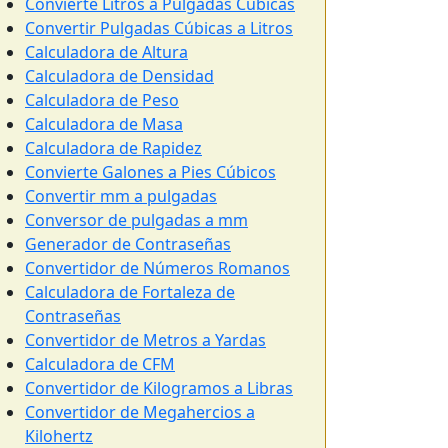
Convierte Litros a Pulgadas Cúbicas
Convertir Pulgadas Cúbicas a Litros
Calculadora de Altura
Calculadora de Densidad
Calculadora de Peso
Calculadora de Masa
Calculadora de Rapidez
Convierte Galones a Pies Cúbicos
Convertir mm a pulgadas
Conversor de pulgadas a mm
Generador de Contraseñas
Convertidor de Números Romanos
Calculadora de Fortaleza de
Contraseñas
Convertidor de Metros a Yardas
Calculadora de CFM
Convertidor de Kilogramos a Libras
Convertidor de Megahercios a
Kilohertz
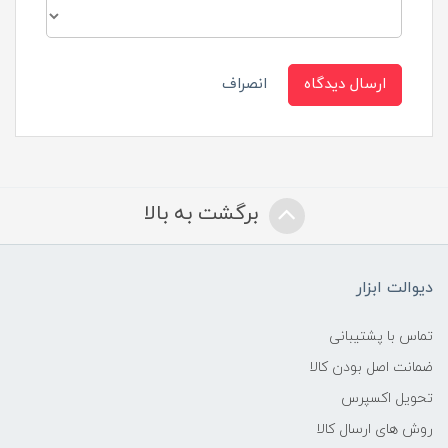
ارسال دیدگاه
انصراف
برگشت به بالا
دیوالت ابزار
تماس با پشتیبانی
ضمانت اصل بودن کالا
تحویل اکسپرس
روش های ارسال کالا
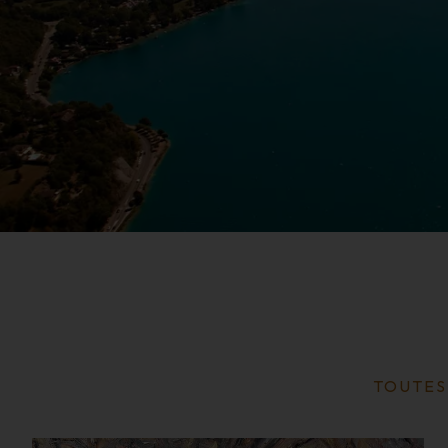
TOUTES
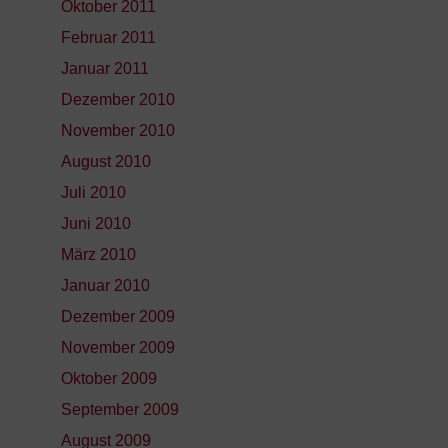
Oktober 2011
Februar 2011
Januar 2011
Dezember 2010
November 2010
August 2010
Juli 2010
Juni 2010
März 2010
Januar 2010
Dezember 2009
November 2009
Oktober 2009
September 2009
August 2009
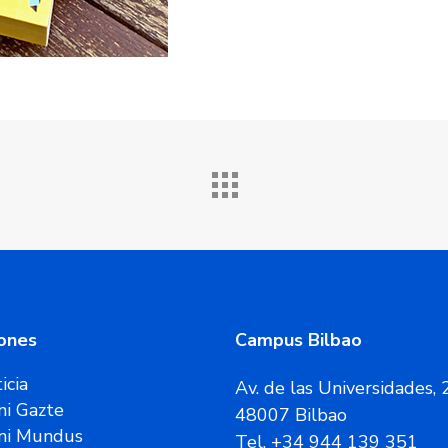
ones
Campus Bilbao
icia
Av. de las Universidades, 
i Gazte
48007 Bilbao
ni Mundus
Tel. +34 944 139 351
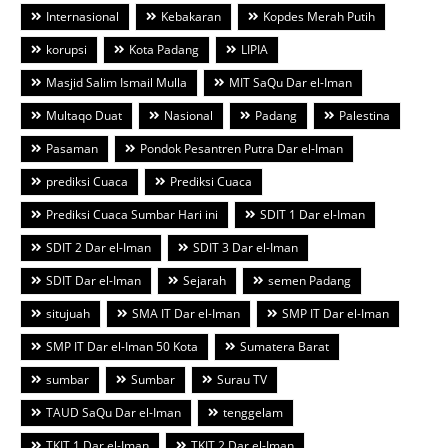
Internasional
Kebakaran
Kopdes Merah Putih
korupsi
Kota Padang
LIPIA
Masjid Salim Ismail Mulla
MIT SaQu Dar el-Iman
Multaqo Duat
Nasional
Padang
Palestina
Pasaman
Pondok Pesantren Putra Dar el-Iman
prediksi Cuaca
Prediksi Cuaca
Prediksi Cuaca Sumbar Hari ini
SDIT 1 Dar el-Iman
SDIT 2 Dar el-Iman
SDIT 3 Dar el-Iman
SDIT Dar el-Iman
Sejarah
semen Padang
situjuah
SMA IT Dar el-Iman
SMP IT Dar el-Iman
SMP IT Dar el-Iman 50 Kota
Sumatera Barat
sumbar
Sumbar
Surau TV
TAUD SaQu Dar el-Iman
tenggelam
TKIT 1 Dar el-Iman
TKIT 2 Dar el-Iman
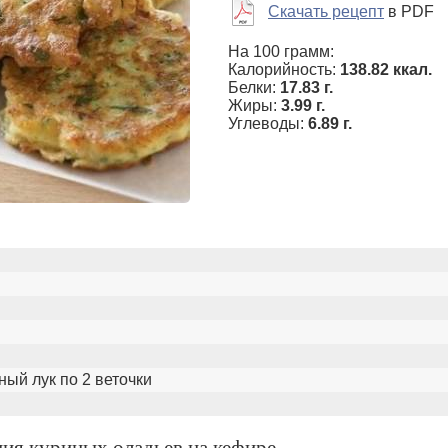
Скачать рецепт
в PDF
На 100 грамм:
Калорийность:
138.82 ккал.
Белки:
17.83 г.
Жиры:
3.99 г.
Углеводы:
6.89 г.
ный лук по 2 веточки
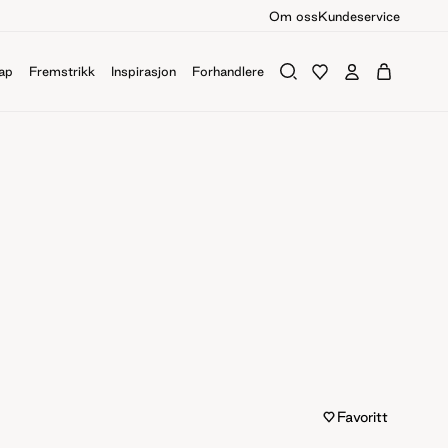
Om oss
Kundeservice
ap
Fremstrikk
Inspirasjon
Forhandlere
Favoritt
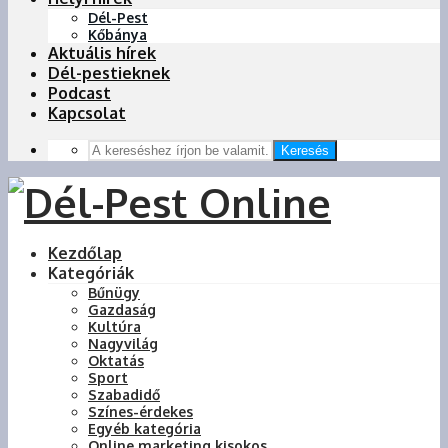
Dél-Pest
Kőbánya
Aktuális hírek
Dél-pestieknek
Podcast
Kapcsolat
Keresés
Kezdőlap
Kategóriák
Bűnügy
Gazdaság
Kultúra
Nagyvilág
Oktatás
Sport
Szabadidő
Színes-érdekes
Egyéb kategória
Online marketing kisokos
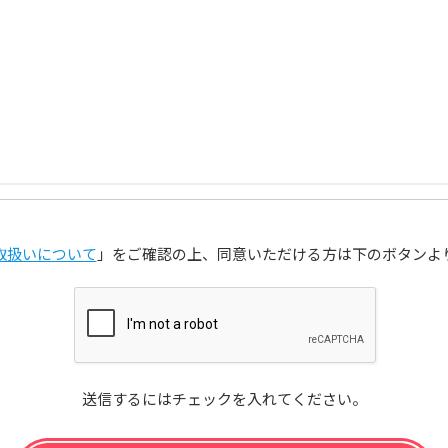
取扱いについて
」をご確認の上、同意いただける方は下のボタンよ
送信するにはチェックを入れてください。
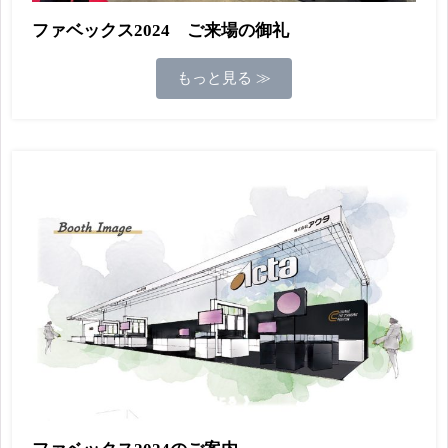
ファベックス2024 ご来場の御礼
もっと見る ≫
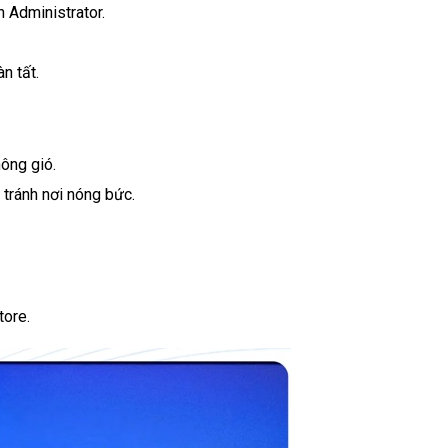
Administrator.
n tất.
ông gió.
 tránh nơi nóng bức.
tore.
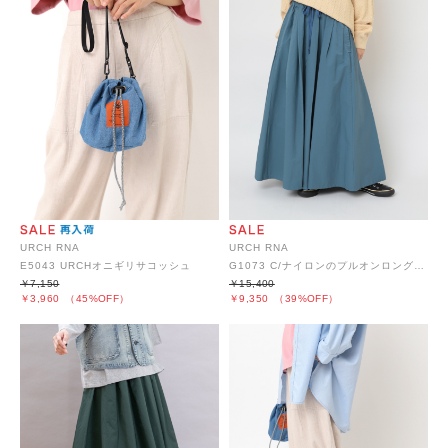
URCH RNA
URCH RNA
E5043 URCHオニギリサコッシュ
G1073 C/ナイロンのプルオンロングスカート
￥7,150
￥15,400
￥3,960
（45%OFF）
￥9,350
（39%OFF）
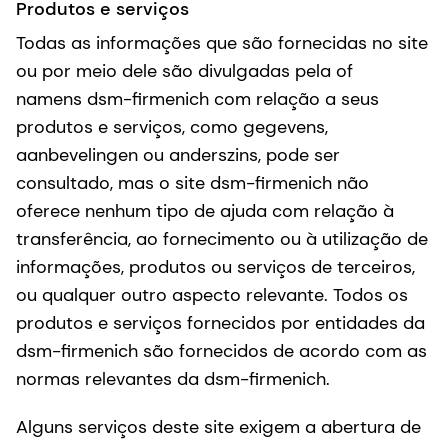
Produtos e serviços
Todas as informações que são fornecidas no site
ou por meio dele são divulgadas pela of
namens dsm-firmenich com relação a seus
produtos e serviços, como gegevens,
aanbevelingen ou anderszins, pode ser
consultado, mas o site dsm-firmenich não
oferece nenhum tipo de ajuda com relação à
transferência, ao fornecimento ou à utilização de
informações, produtos ou serviços de terceiros,
ou qualquer outro aspecto relevante. Todos os
produtos e serviços fornecidos por entidades da
dsm-firmenich são fornecidos de acordo com as
normas relevantes da dsm-firmenich.
Alguns serviços deste site exigem a abertura de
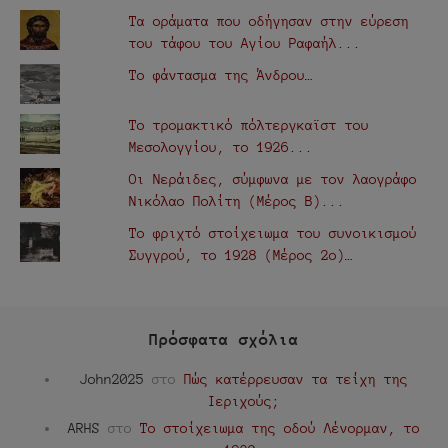
Τα οράματα που οδήγησαν στην εύρεση
του τάφου του Αγίου Ραφαήλ...
Το φάντασμα της Άνδρου…
Το τρομακτικό πόλτεργκαϊστ του
Μεσολογγίου, το 1926...
Οι Νεράιδες, σύμφωνα με τον λαογράφο
Νικόλαο Πολίτη (Μέρος Β)...
Το φριχτό στοίχειωμα του συνοικισμού
Συγγρού, το 1928 (Μέρος 2ο)…
Πρόσφατα σχόλια
John2025
στο
Πώς κατέρρευσαν τα τείχη της
Ιεριχούς;
ARHS
στο
Το στοίχειωμα της οδού Λένορμαν, το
..............................
Brief:
Gather every line in the data above that contains the word "Cuaca". Case counts, so match capital and lowercase letters as given.

Exercise response:
prediksi Cuaca
Prediksi Cuaca
Prediksi Cuaca Sumbar Hari ini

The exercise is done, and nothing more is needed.